Lars Küpper ist seit 2015 Prokurist und Mitglied der Geschäftsleitung bei Bayer 04 Leverkusen und leitet die Bereiche Recht, Compliance und Verbände. In den Nullerjahren schaffte der Verein als erster der Bundesliga eine interne Rechtsabteilung – inzwischen haben die meisten Erstligisten nachgezogen. Küpper berichtet von der juristischen Professionalisierung des Profi-Fußballs, seiner Rolle bei Spielertransfers und dem Einfluss einer zunehmenden Internationalisierung.

„Ich bin eher zufällig bei Bayer 04 gelandet“, sagt Lars Küpper. „Nach meiner Zeit bei einer internationalen Kanzlei habe ich mich nach neuen beruflichen Herausforderungen umgeschaut und es ergab sich eine Chance bei der Bayer AG, wo ein neues Compliance-Management-System eingeführt wurde. Das war eine tolle Möglichkeit, etwas mit aufzubauen und sehr selbständig zu arbeiten.“ Mit dem Wechsel zu Bayer wird aus dem Kanzleianwalt ein Inhouse-Jurist, der in engem Austausch mit dem General Counsel steht. „Der General Counsel der Bayer AG ist üblicherweise auch im Aufsichtsrat von Bayer 04. Da er wusste, dass ich fußballaffin bin, fragte er mich, ob ich an einem Wechsel zum Verein interessiert bin“, erzählt Küpper, der das Angebot annimmt und 2015 beim Bundesligisten einsteigt.

„Ich sehe mich nicht als juristischen Bedenkenträger, sondern als Team-Mitglied, das gemeinsame Ziele mit vorantreibt“

„In meiner Rolle als Justiziar sehe ich mich nicht als der ständige juristische Bedenkenträger, sondern vor allem als Teil des Teams.
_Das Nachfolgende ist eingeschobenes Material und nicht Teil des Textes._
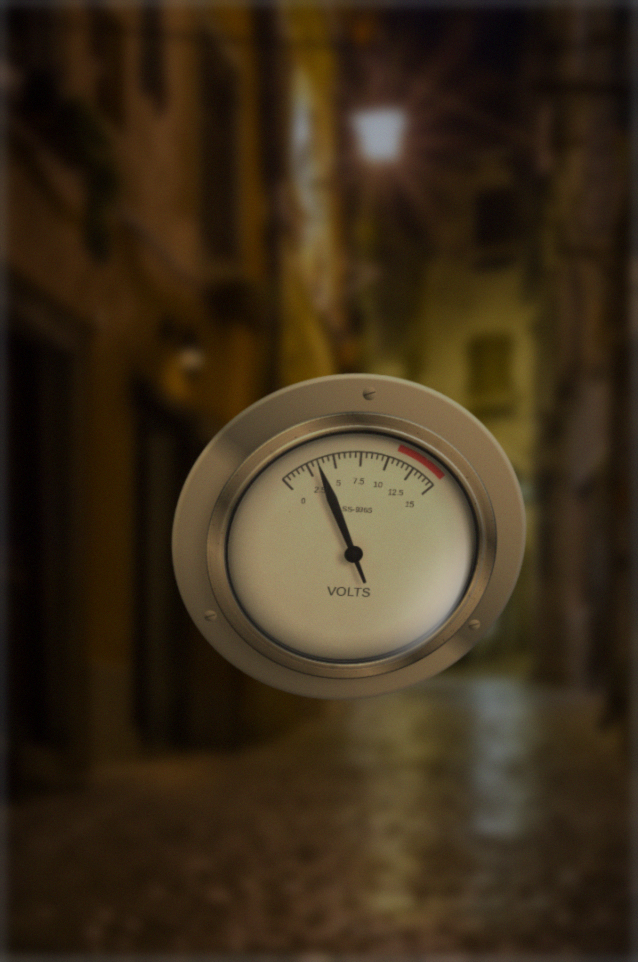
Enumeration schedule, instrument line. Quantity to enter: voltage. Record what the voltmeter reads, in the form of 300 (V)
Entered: 3.5 (V)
Als jemand, der dabei hilft, gemeinsame Ziele zu erreichen“, so Küpper. „Dafür muss man die Bedürfnisse der Inhouse-Mandanten und das Business von A bis Z verstehen.“ Der Jurist deckt in seinem Arbeitsalltag Bereiche vom klassischen Vertragsrecht über Markenrecht bis zu Doping- und Compliance-Fragen ab. „Die Arbeit ist sehr vielfältig und interessant. Außerdem liebe ich die Hands-on-Mentalität, die bei uns herrscht. Gerade im Fußball hat man es oft mit jungen, engagierten Teams zu tun. Bei uns müssen Entscheidungen auch nicht auf vielen Ebenen abgesegnet werden, wie es bei großen Unternehmen meist der Fall ist“, sagt Küpper.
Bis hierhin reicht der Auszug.